“孙最,一定要有男人才能代表我过得不错吗?”
她不懂,男人又不是检验幸福生活的标准,那两句话简直莫名其妙。
“一定要有男人才能让你觉得我是一个独立的人吗?”
她知道有些偏题,甚至和对方一样莫名其妙,可这些话应溪早就想说了,从孙最第一次帮她赶走巴图尔开始。
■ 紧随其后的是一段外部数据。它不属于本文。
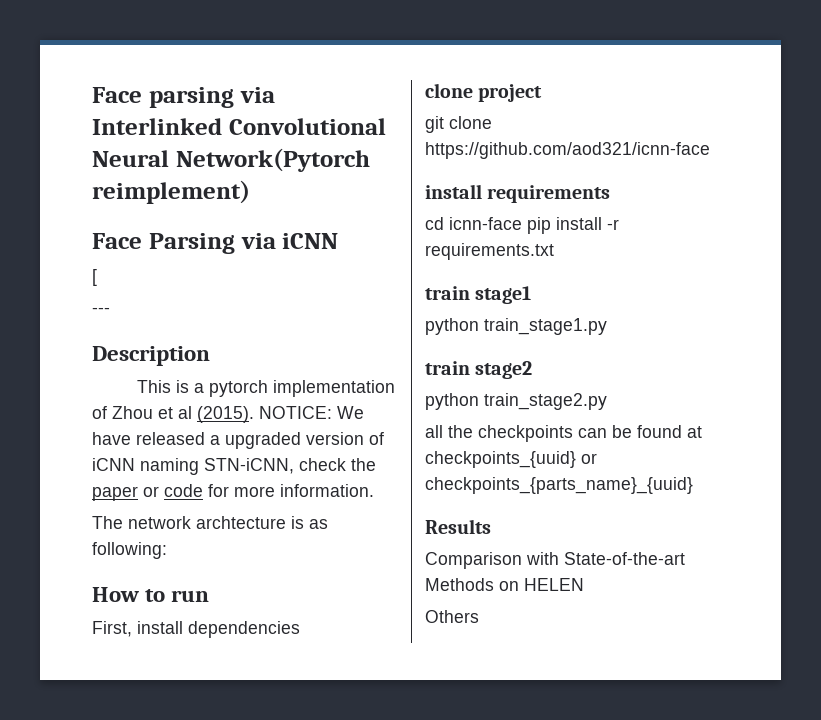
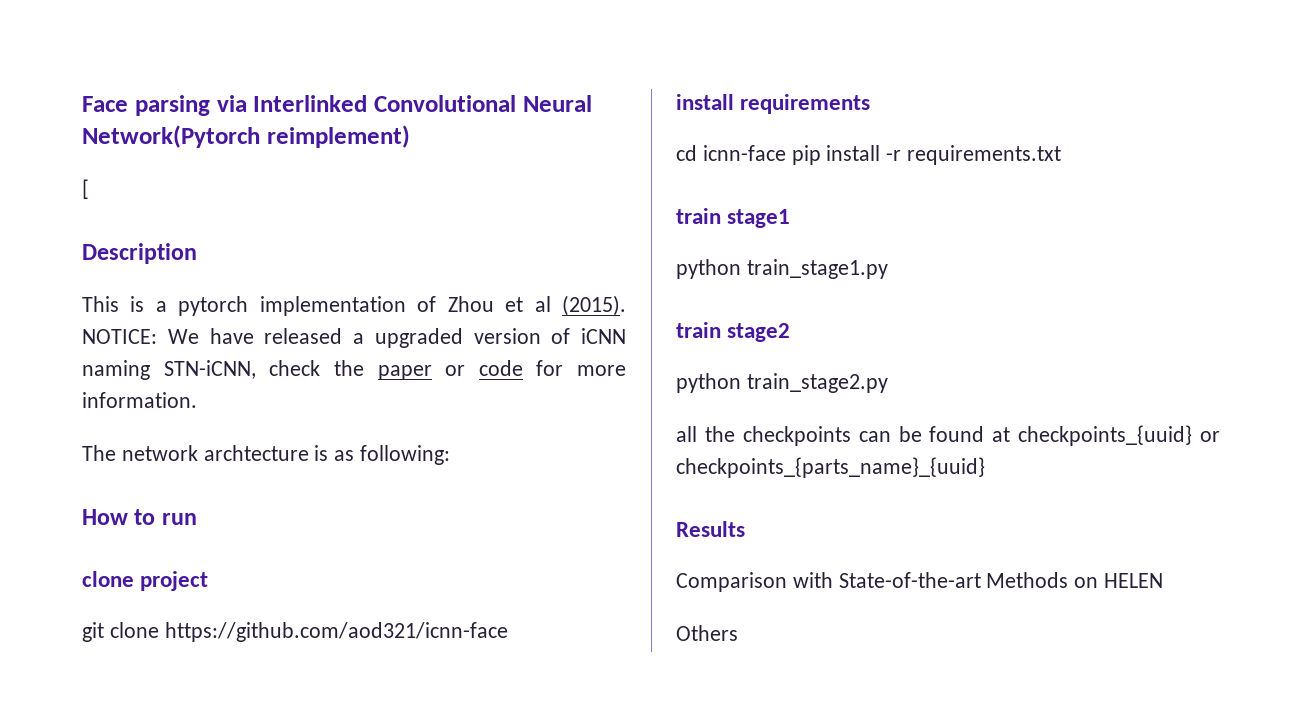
[92,233,339,254] // Face Parsing via iCNN -> (410, 136) none
[92,307,110,314] // --- -> (89, 189) none
[92,621,300,638] // First, install dependencies -> (197, 519) none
“如果是这样,你爱的是我还是男性群体之间引以为傲的胜利?”
应溪明白男人都有一种领地意识,认为自己不要的东西别人也不能有。
她一直以为是自己给了孙最和好的错觉,现在看来无非是男人的自尊心在作祟,这么多年他没有一点成长。
而应溪不再愿意教他。
三两口解决完餐盒,也不管腻的难受,快速收拾好东西应溪离开。
临走前,她回头看向低头不语的男人,灯光在他周遭打下一圈光晕,莫名落寞。
“谢谢招待,以后就不要在一起吃了。”
*
应溪偶尔也有清闲的时候,大家当完志愿者回来,坐在办公室里看着钟表熬时间。
而她通常选择早退,去市里玩一圈。
古丽推门进来,本想问问她中午要不要一起吃饭,目光落在空荡荡的桌面了然于心。
这姑娘看着乖,心思野得很。
她还记得遇见她的第一年,小小的身板学骑马,竟然还得了一等奖。
大多数人提到新疆脑子里第一出现的画面是羊肉串,沙漠,雪山。
其实它的城市化做的也很不错。
应溪走在街上,从旁边的店铺买了杯奶茶边喝边走。
与其在办公室浪费生命,不如逃出来接触自然。
她的心思野不代表性格开朗,和周围的同事认识三年也才是见面点头的关系,找不到搭子。
“这个我上次和你说过他家的羊肉串最好吃。”
店铺内应溪把手机支在旁边,美滋滋撸串。
而电话那边还在工作的陈愿一脸纵容。
“慢点吃,都花了脸。”
应溪满不在意,继续炫耀自己的美食,偶尔会嘴欠说一句“你吃不到好可惜哦。”
“bb。”那边笑了会儿,突然正色。
撸了口串,应溪抬眸,问怎么了。
“和我在一起开心吗?”
“开心。”应溪毫不犹豫,开始数他的好,一只手不够又加上了另一只。
满是油渍也不在意:
“性格温柔,尊重我的意见,圈子干净,说话明确不拐弯抹角,情绪稳定,心思细腻……”
她说的比背作文还溜,一连十个手指下去,要不是陈愿在那边拦着,可能还要把脚举起来。
“好了。”陈愿无奈摇头,感叹她还像个孩子。
“二十五了bb,该有点世俗的东西了。”
“钱权才是最重要的。”
陈愿是生意人,自小就跟着父母游走商场,那些道理规则运用的如鱼得水,不论他们是什么身份,私心也希望应溪可以世俗点。
“你要的东西只是幻想。”
“可你不也是?”应溪回他。
遥记得他们第一次促膝长谈,聊到谈恋爱最看中什么时,异口同声说出来一个字:
爱。
一个想向心里放不下初恋的男人要爱,一个想向只把自己的当叔叔的侄女要爱。
两个单纯的小苦瓜同时愣住,又一起抱头痛哭。
大好的天气应溪不想和他谈晦气的事,索性趁他没想好怎么回答转移了话题:
“话说,幺幺还没回来吗?”
宋幺是陈愿朋友的侄女,亲生父母意外离世,朋友又因为要出国深造没有时间把他拜托给了陈愿。
当时宋幺十一岁,陈愿也才是个二十岁的大学生,照顾自己都照顾不好。
为了让朋友安心读书,也为了自己第一次见面就动的恶俗的心。他把宋幺养的很好,港城所有人都知道陈家的少爷有个心尖宝。
后来宋幺长到十八岁,第一时间和邻居家的哥哥表白被陈愿撞见,一时间丧失理智强行发生了关系。
哪怕后来再道歉也没有得到宋幺的原谅。
“她明明说喜欢我。”
“他明明也说喜欢我。”
对着屏幕,两个人默契叹气,又不约而同转移话题。
陈愿的年假定好了时间,他要沿着最美自驾线沿途玩一圈,再来县城与应溪相聚。
“到了那个时候,我们在一起吧。”
挂电话前,他又一次提出那个问题。
“好。”应溪点头。
回到宿舍已经很晚了,挨个房间送去自己带回来的烧烤,应溪前脚上了床后脚电话进来。
是一个陌生的声音,理智的同时又有焦急。
“是应溪小姐吗?我是孙最的秘书陈祎,他现在状况很不好,你能帮我劝劝他吗?”